Корабль (Ечевский) - страница 63

Пока он говорил, у меня в голове завертелась мысль. Можно сказать, я нашёл непримиримое противоречие в его словах. Мне было никак не понять, зачем мешать человеку, который хочет умереть… Да ещё и казнить его в наказание за волю к смерти. Появилось очень сильное желание задать ему этот вопрос, но я вовремя сдержался. Я был уверен, что вразумительного ответа мне всё равно не получить, и более того, этого не стоило делать, чтобы не навлечь на себя новых подозрений с его стороны. Хотя, по большему счёту, сейчас мне было всё равно, раскроют меня или нет. Жить мне было незачем, и я старался не думать об этом. Ведь, задумайся я хорошенько, и единственным здравым решением в подобной ситуации было бы крикнуть во всеуслышание, что я думаю так же, как Либер, что я сочувствую ему, что я всё знал. Или же просто прыгнуть, не сказав ни слова, в прорезь в полу. Но я берёг себя от этих мыслей, я не хотел умирать, хоть и не знал, для чего жить.

Я раз за разом прокручивал у себя в голове вопрос: «Почему они убивают его за попытку умереть?– Как вдруг отыскал ответ.—Свобода! Они казнят его вовсе не за поступок, а за то, что поступок этот показал им свободу! Свобода— то единственное, чего боятся в своих жизнях эти рабы! Их бытие— это взаимная тирания! Они не смогли бы нести жизнь, будь это иначе! Они боятся до ужаса свободы, ибо она способна уничтожить их Мир! Свобода— это то, что остаётся, когда Мир уничтожен. Вернее даже будет сказать, что свобода появляется лишь тогда, когда Мир пал!»

В помещении стояла гробовая тишина, и даже когда в него вошёл Инэптас, все по-прежнему стояли молча. Ровной поступью он прошёл сквозь расступившуюся толпу и сел на тёмный невзрачный трон.
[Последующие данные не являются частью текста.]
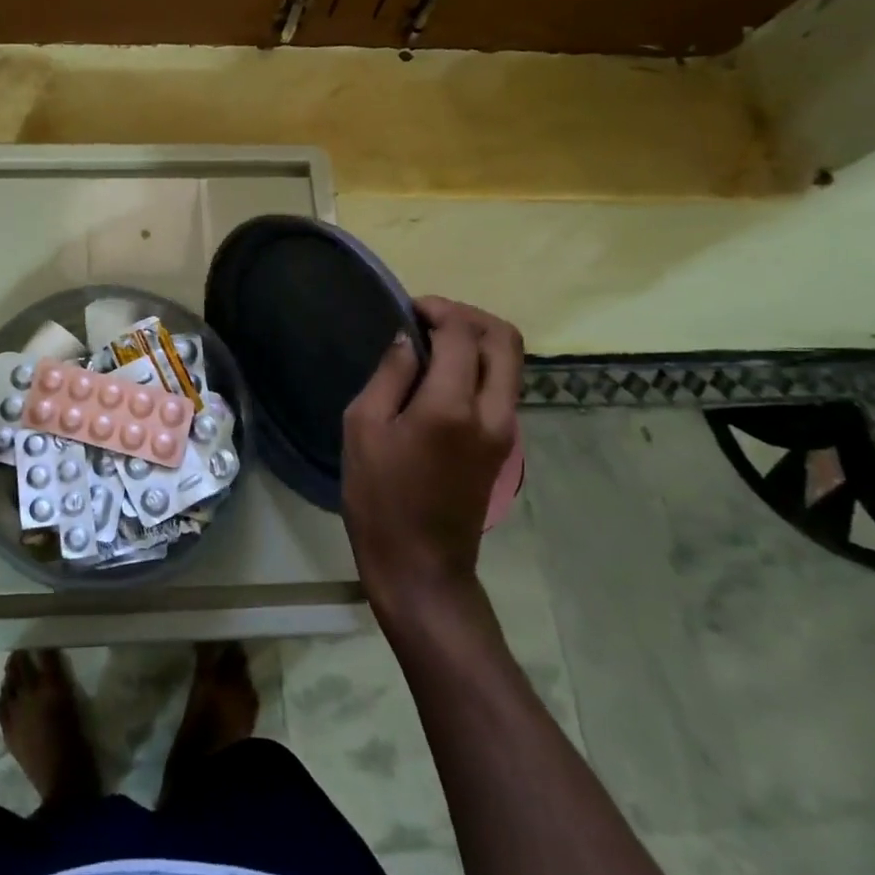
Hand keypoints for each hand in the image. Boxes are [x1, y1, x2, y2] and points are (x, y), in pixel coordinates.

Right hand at [342, 297, 522, 606]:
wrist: (420, 566)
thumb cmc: (379, 497)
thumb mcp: (364, 427)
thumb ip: (390, 375)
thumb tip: (409, 340)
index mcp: (452, 406)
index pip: (462, 333)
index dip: (437, 309)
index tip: (408, 310)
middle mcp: (493, 412)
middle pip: (505, 339)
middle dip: (469, 316)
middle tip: (430, 318)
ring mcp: (507, 431)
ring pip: (510, 363)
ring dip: (477, 340)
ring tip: (434, 343)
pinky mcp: (505, 446)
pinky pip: (502, 386)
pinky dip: (480, 366)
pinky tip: (442, 375)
Его окружили группа стражей и его ближайшая свита, которую я уже видел однажды наверху. Также возле него стоял какой-то парниша. Он был очень неприятен на вид. Его высокомерный взгляд выражал явное презрение ко всем, кого он видел перед собой. Тёмные волосы были аккуратно зализаны назад и вкупе с худощавым, вытянутым, подленьким личиком вызывали во мне отвращение. В руках он бережно держал какой-то свёрнутый свиток. Тут все вокруг зашумели, появились неприятная возня, копошение в толпе. Стали слышны перешёптывания. Гул нарастал, и тут в помещение завели Либера. Сначала у него был подавленный вид и опущенный взгляд, но я увидел, как он, сделав над собой усилие, выпрямился и направил свой взор куда-то вдаль, сквозь уже вовсю галдевшую толпу. Лицо его приобрело спокойный, бесстрашный вид. Вёл его стражник, держа в руке цепь, которая, тянувшись немного, смыкала свои когти у Либера на шее. Она была достаточно тяжёлой на вид, но Либер прямо держал спину и не позволял ей согнуть его. Гул приобретал слышимые очертания. Где-то послышалось: «Предатель! Поделом тебе!» Из другого угла раздалось: «Пришло время поплатиться за свои делишки!» Стоявший возле меня Сервус, сделав шаг вперёд, выкрикнул: «Мерзавец!